I always chalked up her idealized image of marriage, love, and men
to the fact that she worked as a marketing executive for Barbie
and was literally looking for Ken. Considering that Ken's sexual
preference is suspect at best, I assumed that her search would continue
in vain forever, her Barbie Fun House growing dusty and unkempt.
I knew
her cockeyed optimism had waned when she told me that she thought
Ken might be gay. This revelation coincided with a drunken one night
stand in Vegas, which resulted in Shelly's lost virginity. I was
both thrilled and disheartened when I found out that Shelly had
finally given it up -- thrilled that she was now freely throwing
around the term sex, disheartened that her Sin City encounter didn't
live up to her 29 years of romantic dreaming. Fortunately though,
she has been able to move past her impractical fantasies of making
love and have some exceptionally fun sex with men who look nothing
like Ken.
Some
women, of course, will always make love, and chances are you, like
me, are related to one of them. Perhaps she is your melodramatic
cousin who just returned from understudying Ophelia in the Reno,
Nevada summer stock performance of Hamlet. Or she is your
newly divorced aunt (or quelle horreur, mother) who is experiencing
men for the first time since ending her 23-year marriage to "that
asshole I gave the thinnest years of my life." These are the
burgeoning soap opera queens, nurtured by one too many lonely viewings
of All My Children, and an abiding love of Jackie Collins
novels. The Dramatic Diva views sex as "passionate, soulful
love-making," much as she proclaims the guy who cut her off
on the freeway is "a hateful, demonic little man who will burn,
burn, burn in hell for what he did." In short, these are the
women you will never change. They are the women you love despite
their histrionics. And while these women will never climb down from
Mt. Love Making, they will break into fits of hysterical theatrics
when, at the family reunion, you refer to sex as "the beast
with two backs."
At
least some of my girlfriends are starting to acknowledge that it's
hard to hold onto the idea of making love when you're on all fours
trying to figure out why your date wants to know "who's your
daddy." I still harbor hope for Mr. and Miss Abercrombie &
Fitch. Perhaps one day, they will go their separate ways, and the
ingénue who inadvertently dry-humped my husband will realize
that it is all just sex. Once she has this epiphany, she will be
free to have years of sometimes meaningful, but always fun, sex.

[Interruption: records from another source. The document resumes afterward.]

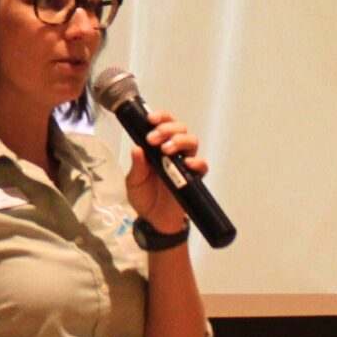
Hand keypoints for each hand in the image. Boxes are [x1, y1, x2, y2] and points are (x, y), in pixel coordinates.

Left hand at [124, 110, 207, 232]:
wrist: (153, 220)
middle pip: (180, 128)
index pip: (163, 123)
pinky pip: (202, 165)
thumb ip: (137, 165)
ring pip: (192, 141)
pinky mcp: (193, 178)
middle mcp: (173, 150)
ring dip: (180, 140)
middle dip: (167, 128)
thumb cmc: (144, 196)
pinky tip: (187, 163)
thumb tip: (137, 148)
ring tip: (166, 149)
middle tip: (153, 139)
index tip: (150, 119)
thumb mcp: (134, 181)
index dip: (160, 117)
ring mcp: (185, 163)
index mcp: (157, 146)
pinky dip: (197, 161)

I hope she has sex with someone whom she loves deeply and who shows
her love both in and out of their bedroom, even if the word "love"

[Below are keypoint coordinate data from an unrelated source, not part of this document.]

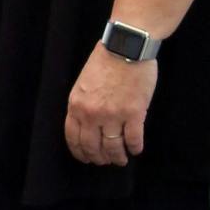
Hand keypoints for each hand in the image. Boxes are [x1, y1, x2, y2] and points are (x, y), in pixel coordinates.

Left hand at [64, 43, 157, 166]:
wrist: (126, 47)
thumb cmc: (105, 61)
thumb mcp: (83, 83)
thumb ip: (83, 104)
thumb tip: (87, 125)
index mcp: (76, 105)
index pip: (73, 138)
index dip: (80, 152)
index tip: (86, 158)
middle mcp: (92, 114)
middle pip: (92, 147)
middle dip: (99, 158)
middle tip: (105, 161)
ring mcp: (113, 115)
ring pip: (113, 147)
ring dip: (117, 157)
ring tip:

only comes up while they are clothed. I hope she fulfills her sense
of adventure by having sex in exotic locales all over the world
-- anywhere but my husband's leg.
I have
lost all hope for my sister. She still MLs, although she
has told me that she no longer abbreviates it in her diary. I try
to believe her when she calls it making love -- I honestly want
to believe her. There is a large part of me that wants to be just
like my big sister, naïve enough to believe each time I give
it up to my hubby the earth will move, the heavens will part and
Fabio will appear, dressed as a Greek Adonis, ready to pour me a
glass of white Zin, tickle me with feathers and ride me, his faithful
burro, into the sunset. So occasionally I attempt to make love to
my husband. We tried it last night, in fact, and ended up giggling
so much that we just went back to our good ol' slap and tickle.
After calling out to the good Lord above, we rolled over, spooned
each other, and flipped on The Simpsons.